Now we will see, on screen, an image of the Earth, maybe a white sphere, floating in black space, and maybe we'll see a greenyellow disk on the surface representing Paris. That depends on the time, because our rendering algorithm will figure out where the Moon is relative to longitude and latitude on Earth at that moment ...

So, I asked, in my other essay, "Is this really a better CAD interface?" And here's where I can talk about the idea of disconnects in a more specific way. Because the way everybody is thinking about CAD, the file, where the objects in the model are described, is something quite incidental. It happens to be necessary, but it's kind of a nuisance, and we want to insulate the user from it as much as possible. I don't think that's the right approach. Listen, the image of the model produced on the screen by the rendering algorithm is a manifestation of the model, but the actual model is the file, and the esoteric code in it. We can pretend we're trying to let the user directly manipulate the rendering, but it's just a pretense. Any change needs to be applied to the code in the file. Then the code in the file gets re-rendered to change the rendering. I wrote in the other essay about how we get fooled by what looks obvious. The rendering looks like a model, so we think it's the model. The code in the file doesn't look like a model, so we think it isn't the model. But the code is the model, and the rendering isn't. If we get those things confused, we get in a muddle. We end up with all sorts of limitations and problems. And those problems look insoluble. We think "well, if people aren't smart enough to use the software, that's their problem." We think the problem is how smart the user is, or isn't. And we figure the user isn't smart, or rather that the non-user isn't smart, and thus that that person can't read the code in the file ... which actually isn't true at all. I mean, here's another thing: it's true that only the grittiest coder can find the particular line in a huge mass of code that does a particular thing, but that's actually not because most people are dumb, it's because the software that allows you to read the code is an afterthought. And, sure, there's software for that purpose, but it's technical, and intimidating. I don't think that's because the problem is fundamentally technical and intimidating, I think it's because we, the providers, think it is, or even that it should be. We've made a decision, deliberately or not, to present it that way.

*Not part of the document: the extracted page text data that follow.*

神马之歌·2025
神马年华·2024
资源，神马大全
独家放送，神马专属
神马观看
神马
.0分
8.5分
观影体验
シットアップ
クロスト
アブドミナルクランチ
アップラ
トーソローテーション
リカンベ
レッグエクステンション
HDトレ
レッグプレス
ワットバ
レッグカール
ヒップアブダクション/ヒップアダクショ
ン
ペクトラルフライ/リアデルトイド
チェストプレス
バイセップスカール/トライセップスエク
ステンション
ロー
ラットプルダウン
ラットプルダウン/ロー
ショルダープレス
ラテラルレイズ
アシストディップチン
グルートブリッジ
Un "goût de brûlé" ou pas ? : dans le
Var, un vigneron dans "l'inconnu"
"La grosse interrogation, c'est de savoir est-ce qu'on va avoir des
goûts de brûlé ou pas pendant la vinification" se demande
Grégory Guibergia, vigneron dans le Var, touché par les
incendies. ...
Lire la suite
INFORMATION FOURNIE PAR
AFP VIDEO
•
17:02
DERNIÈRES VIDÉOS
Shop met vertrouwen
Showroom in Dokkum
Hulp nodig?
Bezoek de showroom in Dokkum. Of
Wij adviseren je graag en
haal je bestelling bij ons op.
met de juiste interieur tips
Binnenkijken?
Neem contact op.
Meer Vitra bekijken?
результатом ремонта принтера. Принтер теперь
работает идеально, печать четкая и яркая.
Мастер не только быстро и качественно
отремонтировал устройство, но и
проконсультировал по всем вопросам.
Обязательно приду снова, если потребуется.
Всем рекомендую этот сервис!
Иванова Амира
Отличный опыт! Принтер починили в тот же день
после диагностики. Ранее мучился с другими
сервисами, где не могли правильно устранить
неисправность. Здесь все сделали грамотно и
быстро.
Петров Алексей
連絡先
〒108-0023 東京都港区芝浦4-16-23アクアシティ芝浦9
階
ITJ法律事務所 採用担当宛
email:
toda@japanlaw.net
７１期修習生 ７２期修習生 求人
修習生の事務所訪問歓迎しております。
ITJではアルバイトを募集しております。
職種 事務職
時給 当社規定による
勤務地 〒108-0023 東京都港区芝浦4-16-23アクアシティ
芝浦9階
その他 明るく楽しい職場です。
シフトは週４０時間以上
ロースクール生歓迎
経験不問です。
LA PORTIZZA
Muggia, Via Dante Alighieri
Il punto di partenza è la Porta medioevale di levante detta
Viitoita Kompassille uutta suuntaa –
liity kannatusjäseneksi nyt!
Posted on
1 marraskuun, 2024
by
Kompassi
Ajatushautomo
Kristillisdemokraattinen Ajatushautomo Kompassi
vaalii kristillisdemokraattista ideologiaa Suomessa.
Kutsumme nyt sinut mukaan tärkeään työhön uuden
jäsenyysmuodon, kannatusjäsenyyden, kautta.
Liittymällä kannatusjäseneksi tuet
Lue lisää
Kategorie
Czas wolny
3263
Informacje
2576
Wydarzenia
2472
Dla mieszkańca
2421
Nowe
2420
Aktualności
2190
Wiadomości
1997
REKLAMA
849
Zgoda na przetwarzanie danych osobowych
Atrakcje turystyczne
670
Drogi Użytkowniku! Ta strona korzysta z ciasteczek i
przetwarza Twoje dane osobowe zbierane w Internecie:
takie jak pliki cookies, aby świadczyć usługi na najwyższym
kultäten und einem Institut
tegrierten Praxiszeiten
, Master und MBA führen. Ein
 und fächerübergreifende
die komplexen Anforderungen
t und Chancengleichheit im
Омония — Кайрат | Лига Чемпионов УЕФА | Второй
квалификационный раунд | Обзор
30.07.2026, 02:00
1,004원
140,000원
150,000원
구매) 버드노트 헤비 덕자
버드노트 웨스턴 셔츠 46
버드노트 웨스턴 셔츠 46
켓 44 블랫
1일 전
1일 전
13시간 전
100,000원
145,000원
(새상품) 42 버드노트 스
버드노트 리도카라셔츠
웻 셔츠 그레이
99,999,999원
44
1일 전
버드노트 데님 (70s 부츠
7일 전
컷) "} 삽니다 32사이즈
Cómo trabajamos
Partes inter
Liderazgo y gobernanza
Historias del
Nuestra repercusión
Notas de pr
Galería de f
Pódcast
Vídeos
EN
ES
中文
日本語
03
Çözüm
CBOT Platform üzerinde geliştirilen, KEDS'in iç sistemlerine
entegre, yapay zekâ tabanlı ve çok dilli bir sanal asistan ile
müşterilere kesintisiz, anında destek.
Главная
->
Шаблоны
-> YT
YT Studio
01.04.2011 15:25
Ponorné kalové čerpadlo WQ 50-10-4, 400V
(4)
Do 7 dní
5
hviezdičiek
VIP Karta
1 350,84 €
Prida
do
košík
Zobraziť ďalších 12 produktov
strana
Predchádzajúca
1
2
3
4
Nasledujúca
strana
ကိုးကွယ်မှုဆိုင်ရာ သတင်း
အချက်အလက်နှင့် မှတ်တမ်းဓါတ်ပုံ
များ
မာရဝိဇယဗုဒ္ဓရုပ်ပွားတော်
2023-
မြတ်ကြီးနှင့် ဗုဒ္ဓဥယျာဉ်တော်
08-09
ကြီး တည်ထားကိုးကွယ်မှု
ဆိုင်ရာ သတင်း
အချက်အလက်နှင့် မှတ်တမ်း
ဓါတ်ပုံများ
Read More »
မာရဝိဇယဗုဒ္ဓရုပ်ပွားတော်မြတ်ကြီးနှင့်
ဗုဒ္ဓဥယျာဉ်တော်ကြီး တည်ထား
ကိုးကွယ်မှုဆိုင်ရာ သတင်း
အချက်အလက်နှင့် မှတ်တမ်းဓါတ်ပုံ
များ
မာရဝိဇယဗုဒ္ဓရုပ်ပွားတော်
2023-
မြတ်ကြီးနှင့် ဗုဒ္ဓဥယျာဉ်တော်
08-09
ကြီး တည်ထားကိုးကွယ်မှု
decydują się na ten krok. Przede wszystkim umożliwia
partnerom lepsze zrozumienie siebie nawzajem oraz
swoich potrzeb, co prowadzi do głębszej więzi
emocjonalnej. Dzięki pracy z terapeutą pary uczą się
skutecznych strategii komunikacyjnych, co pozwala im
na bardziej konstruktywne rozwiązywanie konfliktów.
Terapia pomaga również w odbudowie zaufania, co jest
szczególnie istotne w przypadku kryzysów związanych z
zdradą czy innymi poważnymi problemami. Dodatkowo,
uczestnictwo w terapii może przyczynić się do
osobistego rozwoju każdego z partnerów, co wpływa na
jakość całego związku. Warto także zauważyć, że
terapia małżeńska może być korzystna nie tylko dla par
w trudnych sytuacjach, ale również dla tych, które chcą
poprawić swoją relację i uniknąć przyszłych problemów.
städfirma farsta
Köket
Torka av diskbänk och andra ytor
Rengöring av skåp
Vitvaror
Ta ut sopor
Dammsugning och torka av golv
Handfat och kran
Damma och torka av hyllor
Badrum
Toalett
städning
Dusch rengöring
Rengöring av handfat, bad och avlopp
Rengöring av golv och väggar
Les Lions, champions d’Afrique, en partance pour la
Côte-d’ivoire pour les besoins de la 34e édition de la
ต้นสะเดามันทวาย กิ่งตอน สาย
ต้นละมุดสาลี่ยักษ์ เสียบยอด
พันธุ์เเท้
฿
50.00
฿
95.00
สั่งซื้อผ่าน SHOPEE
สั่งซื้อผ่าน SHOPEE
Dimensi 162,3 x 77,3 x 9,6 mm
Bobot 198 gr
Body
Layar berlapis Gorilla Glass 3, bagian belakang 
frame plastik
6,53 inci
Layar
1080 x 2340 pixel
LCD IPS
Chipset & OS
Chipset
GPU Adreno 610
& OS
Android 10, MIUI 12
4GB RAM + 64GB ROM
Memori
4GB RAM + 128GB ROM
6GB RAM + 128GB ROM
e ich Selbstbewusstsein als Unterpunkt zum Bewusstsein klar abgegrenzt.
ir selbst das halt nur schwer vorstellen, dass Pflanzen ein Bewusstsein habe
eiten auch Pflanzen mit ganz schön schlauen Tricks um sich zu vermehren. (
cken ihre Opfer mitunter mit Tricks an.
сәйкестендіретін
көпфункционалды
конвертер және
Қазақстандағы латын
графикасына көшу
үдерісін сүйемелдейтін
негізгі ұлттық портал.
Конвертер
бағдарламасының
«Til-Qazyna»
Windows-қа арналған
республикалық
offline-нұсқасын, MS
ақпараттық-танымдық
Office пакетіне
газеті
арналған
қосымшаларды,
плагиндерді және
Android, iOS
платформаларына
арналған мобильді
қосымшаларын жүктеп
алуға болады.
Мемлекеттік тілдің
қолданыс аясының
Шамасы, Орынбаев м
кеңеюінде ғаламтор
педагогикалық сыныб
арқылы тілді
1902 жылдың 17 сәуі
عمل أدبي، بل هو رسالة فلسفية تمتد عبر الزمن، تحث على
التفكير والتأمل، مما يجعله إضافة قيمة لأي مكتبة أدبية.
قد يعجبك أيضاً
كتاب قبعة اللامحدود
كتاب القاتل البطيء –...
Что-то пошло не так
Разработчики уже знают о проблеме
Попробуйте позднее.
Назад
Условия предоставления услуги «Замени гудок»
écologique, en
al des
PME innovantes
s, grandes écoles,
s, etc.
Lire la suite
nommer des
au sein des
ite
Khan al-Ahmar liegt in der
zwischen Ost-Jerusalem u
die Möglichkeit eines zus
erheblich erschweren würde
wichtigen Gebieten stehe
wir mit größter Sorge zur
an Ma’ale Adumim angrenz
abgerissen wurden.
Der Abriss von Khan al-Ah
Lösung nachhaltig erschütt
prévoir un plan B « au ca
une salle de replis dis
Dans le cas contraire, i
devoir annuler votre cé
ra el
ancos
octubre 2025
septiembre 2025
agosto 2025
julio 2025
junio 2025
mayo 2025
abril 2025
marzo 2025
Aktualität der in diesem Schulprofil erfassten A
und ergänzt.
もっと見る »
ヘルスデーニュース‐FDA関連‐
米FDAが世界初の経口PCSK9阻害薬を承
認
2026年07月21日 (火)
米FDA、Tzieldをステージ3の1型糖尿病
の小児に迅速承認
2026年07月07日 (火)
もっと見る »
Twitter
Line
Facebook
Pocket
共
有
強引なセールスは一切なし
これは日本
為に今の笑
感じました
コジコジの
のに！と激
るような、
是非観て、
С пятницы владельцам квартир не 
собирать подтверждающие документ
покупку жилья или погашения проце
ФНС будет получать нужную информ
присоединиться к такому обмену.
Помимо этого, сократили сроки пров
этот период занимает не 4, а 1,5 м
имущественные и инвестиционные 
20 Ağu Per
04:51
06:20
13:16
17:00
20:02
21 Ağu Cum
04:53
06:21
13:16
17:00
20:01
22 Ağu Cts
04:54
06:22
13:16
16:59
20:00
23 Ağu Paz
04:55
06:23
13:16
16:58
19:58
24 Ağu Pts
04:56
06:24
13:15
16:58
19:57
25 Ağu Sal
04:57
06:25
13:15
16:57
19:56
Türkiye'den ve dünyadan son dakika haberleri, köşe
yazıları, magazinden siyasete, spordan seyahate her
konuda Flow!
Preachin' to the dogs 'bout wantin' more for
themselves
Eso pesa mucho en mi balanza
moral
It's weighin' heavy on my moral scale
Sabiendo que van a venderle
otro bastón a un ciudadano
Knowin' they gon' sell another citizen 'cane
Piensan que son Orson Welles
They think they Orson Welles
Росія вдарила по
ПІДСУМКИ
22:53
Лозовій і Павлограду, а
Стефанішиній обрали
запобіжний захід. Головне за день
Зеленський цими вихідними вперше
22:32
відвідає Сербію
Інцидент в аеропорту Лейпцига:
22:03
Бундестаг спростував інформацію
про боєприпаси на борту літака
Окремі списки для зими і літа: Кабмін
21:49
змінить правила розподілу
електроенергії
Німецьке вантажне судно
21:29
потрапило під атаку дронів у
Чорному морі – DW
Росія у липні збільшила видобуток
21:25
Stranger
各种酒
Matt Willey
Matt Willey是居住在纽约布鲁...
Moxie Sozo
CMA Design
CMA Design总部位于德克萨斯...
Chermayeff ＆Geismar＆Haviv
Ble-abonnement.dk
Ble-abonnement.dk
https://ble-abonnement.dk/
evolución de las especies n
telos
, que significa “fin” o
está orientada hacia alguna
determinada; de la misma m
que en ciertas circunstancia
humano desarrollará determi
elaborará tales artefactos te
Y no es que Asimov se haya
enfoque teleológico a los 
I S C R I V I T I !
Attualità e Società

The camera, by the way, is part of the model. It's a construct of points and point relationships, a surface, onto which the pixels it represents are mapped. Lines through their centers intersect other surfaces in the model, and the pixels derive their colors from the nature of those surfaces, and the nature of those intersections.

There are many such issues to discuss. It clearly makes no sense to wade in further, here, but perhaps I have illustrated my point, the one about disconnection, and reconnection. I wonder.